**Exercise details**
Check each line below for the word "followed", and copy those that have it.

===== Input records

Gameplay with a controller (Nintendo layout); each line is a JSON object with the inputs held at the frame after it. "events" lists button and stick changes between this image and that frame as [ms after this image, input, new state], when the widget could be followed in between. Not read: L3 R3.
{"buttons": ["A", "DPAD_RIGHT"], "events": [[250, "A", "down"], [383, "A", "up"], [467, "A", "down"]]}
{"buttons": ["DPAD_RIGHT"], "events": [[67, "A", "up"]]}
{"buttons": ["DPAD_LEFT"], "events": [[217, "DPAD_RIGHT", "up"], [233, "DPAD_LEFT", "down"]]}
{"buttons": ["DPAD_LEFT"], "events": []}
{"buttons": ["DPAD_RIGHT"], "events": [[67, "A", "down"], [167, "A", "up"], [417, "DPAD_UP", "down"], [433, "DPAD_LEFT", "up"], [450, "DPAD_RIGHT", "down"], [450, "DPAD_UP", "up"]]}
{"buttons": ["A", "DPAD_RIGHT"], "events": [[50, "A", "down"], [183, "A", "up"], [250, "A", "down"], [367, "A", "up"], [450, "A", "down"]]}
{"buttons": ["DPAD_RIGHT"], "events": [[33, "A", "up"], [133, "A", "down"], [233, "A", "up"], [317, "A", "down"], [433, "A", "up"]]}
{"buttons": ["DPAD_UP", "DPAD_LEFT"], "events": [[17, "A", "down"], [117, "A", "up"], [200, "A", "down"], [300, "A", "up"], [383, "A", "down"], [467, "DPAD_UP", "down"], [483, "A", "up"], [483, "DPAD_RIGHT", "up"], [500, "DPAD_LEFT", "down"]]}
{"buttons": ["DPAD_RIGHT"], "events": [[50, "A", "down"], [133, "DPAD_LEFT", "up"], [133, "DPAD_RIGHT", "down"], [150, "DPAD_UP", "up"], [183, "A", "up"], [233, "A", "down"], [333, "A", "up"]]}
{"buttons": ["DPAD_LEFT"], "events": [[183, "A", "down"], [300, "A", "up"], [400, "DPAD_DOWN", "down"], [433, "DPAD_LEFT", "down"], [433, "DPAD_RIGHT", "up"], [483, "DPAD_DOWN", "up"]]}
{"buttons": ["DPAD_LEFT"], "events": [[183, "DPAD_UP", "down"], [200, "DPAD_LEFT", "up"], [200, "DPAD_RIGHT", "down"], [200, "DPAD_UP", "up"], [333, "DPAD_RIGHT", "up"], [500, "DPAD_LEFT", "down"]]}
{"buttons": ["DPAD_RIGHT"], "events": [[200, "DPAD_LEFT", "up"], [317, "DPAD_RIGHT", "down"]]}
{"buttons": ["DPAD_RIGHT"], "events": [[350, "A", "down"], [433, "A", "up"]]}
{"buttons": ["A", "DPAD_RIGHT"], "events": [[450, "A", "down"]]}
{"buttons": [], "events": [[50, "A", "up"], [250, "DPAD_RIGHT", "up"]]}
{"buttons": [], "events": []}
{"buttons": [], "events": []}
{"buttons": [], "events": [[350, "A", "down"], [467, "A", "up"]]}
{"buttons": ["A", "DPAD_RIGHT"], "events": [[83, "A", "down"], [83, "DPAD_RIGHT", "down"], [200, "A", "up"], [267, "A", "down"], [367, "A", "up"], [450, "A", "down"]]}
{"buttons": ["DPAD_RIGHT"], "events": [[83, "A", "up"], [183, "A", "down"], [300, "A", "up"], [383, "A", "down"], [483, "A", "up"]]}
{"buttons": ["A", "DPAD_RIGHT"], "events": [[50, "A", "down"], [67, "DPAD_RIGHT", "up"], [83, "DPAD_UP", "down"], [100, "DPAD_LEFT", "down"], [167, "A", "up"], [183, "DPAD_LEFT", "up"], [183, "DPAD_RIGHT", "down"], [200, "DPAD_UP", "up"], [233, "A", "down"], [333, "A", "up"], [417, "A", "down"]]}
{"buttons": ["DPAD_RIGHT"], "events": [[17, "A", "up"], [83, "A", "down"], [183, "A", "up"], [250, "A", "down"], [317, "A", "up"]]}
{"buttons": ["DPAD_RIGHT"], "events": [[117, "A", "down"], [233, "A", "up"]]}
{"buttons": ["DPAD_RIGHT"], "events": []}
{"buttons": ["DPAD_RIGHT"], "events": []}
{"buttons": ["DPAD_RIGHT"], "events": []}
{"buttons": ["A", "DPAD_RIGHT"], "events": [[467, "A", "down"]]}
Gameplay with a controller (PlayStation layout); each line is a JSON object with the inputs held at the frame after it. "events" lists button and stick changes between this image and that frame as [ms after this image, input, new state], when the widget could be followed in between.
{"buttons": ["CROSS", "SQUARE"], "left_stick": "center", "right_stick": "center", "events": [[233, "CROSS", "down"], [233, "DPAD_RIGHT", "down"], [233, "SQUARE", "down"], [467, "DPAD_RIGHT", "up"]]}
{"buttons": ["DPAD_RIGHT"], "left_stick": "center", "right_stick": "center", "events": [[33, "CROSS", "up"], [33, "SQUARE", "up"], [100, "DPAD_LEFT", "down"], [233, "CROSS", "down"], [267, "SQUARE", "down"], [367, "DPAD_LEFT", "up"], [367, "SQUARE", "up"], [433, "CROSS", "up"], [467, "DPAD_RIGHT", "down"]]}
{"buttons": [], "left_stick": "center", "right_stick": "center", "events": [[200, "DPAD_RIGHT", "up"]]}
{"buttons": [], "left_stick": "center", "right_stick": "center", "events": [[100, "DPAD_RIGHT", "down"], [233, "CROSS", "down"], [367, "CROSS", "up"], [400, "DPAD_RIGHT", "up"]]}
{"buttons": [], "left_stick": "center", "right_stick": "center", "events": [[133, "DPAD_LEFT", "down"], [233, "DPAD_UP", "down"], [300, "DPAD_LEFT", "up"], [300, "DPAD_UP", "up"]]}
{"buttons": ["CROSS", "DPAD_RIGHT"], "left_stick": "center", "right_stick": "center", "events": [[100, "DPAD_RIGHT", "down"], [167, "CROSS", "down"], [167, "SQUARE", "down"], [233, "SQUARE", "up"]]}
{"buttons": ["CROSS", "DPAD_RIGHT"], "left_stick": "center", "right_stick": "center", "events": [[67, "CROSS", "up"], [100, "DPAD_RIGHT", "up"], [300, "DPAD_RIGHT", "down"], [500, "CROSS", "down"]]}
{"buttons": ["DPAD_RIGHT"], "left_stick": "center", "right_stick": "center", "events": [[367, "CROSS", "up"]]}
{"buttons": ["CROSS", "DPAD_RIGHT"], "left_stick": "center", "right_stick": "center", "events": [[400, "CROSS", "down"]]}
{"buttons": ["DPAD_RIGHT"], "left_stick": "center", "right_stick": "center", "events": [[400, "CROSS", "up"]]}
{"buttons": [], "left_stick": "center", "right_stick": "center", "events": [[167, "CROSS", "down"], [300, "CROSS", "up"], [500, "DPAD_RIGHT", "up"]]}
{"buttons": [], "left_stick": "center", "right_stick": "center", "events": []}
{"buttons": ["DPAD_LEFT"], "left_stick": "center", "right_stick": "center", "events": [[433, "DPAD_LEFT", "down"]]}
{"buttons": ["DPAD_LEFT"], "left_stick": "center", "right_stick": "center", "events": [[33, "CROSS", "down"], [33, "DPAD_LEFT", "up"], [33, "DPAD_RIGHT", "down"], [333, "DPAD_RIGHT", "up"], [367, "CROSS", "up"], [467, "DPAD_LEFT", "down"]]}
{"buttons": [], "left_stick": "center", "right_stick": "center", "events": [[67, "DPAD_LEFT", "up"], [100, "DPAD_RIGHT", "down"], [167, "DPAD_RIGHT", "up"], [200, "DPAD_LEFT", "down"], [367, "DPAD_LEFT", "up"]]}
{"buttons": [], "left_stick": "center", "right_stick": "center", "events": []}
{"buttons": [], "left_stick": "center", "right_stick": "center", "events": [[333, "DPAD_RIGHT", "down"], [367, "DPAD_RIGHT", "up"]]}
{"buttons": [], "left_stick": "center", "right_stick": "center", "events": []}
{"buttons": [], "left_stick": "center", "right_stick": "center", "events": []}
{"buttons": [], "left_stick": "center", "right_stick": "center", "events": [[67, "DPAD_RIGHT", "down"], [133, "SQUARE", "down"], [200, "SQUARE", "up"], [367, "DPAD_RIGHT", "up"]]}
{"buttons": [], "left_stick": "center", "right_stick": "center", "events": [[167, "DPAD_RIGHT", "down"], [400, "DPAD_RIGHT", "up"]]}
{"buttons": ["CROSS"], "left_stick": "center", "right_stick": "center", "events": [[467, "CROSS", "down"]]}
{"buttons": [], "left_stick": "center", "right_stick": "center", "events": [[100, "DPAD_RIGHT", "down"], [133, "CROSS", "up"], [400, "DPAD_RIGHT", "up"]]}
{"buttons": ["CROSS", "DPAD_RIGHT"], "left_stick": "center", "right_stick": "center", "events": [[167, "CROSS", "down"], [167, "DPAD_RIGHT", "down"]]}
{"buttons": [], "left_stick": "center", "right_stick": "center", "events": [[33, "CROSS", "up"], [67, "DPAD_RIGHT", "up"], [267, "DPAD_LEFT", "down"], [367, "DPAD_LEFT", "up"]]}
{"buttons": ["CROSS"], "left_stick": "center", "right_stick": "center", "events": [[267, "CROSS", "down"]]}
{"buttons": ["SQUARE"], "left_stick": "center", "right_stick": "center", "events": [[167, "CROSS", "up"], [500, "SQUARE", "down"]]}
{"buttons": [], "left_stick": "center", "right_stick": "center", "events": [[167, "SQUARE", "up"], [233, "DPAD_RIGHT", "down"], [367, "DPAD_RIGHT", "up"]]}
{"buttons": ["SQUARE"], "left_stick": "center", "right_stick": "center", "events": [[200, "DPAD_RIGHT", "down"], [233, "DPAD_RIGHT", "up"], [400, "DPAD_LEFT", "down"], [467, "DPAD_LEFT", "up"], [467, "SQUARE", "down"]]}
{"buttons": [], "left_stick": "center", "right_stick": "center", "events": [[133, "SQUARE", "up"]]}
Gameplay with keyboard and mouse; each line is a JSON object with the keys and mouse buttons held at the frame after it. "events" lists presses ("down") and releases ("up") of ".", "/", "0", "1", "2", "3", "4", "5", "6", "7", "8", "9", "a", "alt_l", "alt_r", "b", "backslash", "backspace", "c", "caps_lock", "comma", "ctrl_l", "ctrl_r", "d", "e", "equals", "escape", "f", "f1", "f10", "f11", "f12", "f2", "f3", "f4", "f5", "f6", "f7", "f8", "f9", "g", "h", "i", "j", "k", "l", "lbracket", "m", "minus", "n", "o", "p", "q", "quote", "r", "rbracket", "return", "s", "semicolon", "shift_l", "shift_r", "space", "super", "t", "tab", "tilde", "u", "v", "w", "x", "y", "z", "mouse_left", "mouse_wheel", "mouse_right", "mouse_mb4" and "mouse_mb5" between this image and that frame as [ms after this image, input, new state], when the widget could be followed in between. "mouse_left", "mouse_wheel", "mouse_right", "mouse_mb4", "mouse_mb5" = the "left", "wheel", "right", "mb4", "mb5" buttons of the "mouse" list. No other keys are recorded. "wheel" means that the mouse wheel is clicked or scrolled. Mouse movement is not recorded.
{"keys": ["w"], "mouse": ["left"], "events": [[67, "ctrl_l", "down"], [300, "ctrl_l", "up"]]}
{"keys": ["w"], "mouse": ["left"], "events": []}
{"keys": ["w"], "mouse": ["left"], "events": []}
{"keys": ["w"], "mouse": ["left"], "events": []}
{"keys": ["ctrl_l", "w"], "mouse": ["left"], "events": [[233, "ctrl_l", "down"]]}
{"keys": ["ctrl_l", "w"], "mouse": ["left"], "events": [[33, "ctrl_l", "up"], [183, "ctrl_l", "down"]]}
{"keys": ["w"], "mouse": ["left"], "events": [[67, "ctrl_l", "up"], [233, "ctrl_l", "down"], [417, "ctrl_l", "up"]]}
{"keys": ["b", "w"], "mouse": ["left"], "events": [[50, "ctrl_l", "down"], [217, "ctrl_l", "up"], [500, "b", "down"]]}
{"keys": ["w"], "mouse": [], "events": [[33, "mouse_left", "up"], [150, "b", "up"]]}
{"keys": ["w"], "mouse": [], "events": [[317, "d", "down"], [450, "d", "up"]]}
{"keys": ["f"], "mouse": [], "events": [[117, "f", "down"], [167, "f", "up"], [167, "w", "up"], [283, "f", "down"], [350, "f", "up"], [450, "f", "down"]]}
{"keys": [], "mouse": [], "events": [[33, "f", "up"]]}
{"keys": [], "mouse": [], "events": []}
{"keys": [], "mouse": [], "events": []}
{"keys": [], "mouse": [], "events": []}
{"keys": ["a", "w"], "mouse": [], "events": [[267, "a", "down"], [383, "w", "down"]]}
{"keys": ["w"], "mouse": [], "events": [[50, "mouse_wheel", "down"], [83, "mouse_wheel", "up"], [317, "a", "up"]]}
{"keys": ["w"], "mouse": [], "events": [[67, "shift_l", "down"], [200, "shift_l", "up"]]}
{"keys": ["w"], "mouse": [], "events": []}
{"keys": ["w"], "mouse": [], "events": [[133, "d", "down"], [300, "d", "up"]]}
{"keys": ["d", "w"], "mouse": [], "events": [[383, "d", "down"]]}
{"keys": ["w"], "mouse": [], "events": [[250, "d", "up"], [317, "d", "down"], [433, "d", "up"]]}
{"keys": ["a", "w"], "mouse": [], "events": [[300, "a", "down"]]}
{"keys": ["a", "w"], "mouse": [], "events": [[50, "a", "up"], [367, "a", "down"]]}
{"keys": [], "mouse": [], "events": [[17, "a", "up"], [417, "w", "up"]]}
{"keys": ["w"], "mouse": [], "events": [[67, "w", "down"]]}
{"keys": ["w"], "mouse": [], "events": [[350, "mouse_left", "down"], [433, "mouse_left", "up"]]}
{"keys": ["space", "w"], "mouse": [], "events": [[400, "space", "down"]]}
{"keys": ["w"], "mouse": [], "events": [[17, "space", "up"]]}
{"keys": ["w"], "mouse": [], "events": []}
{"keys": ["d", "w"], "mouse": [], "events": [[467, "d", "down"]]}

==========

**Response box**
Gameplay with a controller (Nintendo layout); each line is a JSON object with the inputs held at the frame after it. "events" lists button and stick changes between this image and that frame as [ms after this image, input, new state], when the widget could be followed in between. Not read: L3 R3.
Gameplay with a controller (PlayStation layout); each line is a JSON object with the inputs held at the frame after it. "events" lists button and stick changes between this image and that frame as [ms after this image, input, new state], when the widget could be followed in between.
Gameplay with keyboard and mouse; each line is a JSON object with the keys and mouse buttons held at the frame after it. "events" lists presses ("down") and releases ("up") of ".", "/", "0", "1", "2", "3", "4", "5", "6", "7", "8", "9", "a", "alt_l", "alt_r", "b", "backslash", "backspace", "c", "caps_lock", "comma", "ctrl_l", "ctrl_r", "d", "e", "equals", "escape", "f", "f1", "f10", "f11", "f12", "f2", "f3", "f4", "f5", "f6", "f7", "f8", "f9", "g", "h", "i", "j", "k", "l", "lbracket", "m", "minus", "n", "o", "p", "q", "quote", "r", "rbracket", "return", "s", "semicolon", "shift_l", "shift_r", "space", "super", "t", "tab", "tilde", "u", "v", "w", "x", "y", "z", "mouse_left", "mouse_wheel", "mouse_right", "mouse_mb4" and "mouse_mb5" between this image and that frame as [ms after this image, input, new state], when the widget could be followed in between. "mouse_left", "mouse_wheel", "mouse_right", "mouse_mb4", "mouse_mb5" = the "left", "wheel", "right", "mb4", "mb5" buttons of the "mouse" list. No other keys are recorded. "wheel" means that the mouse wheel is clicked or scrolled. Mouse movement is not recorded.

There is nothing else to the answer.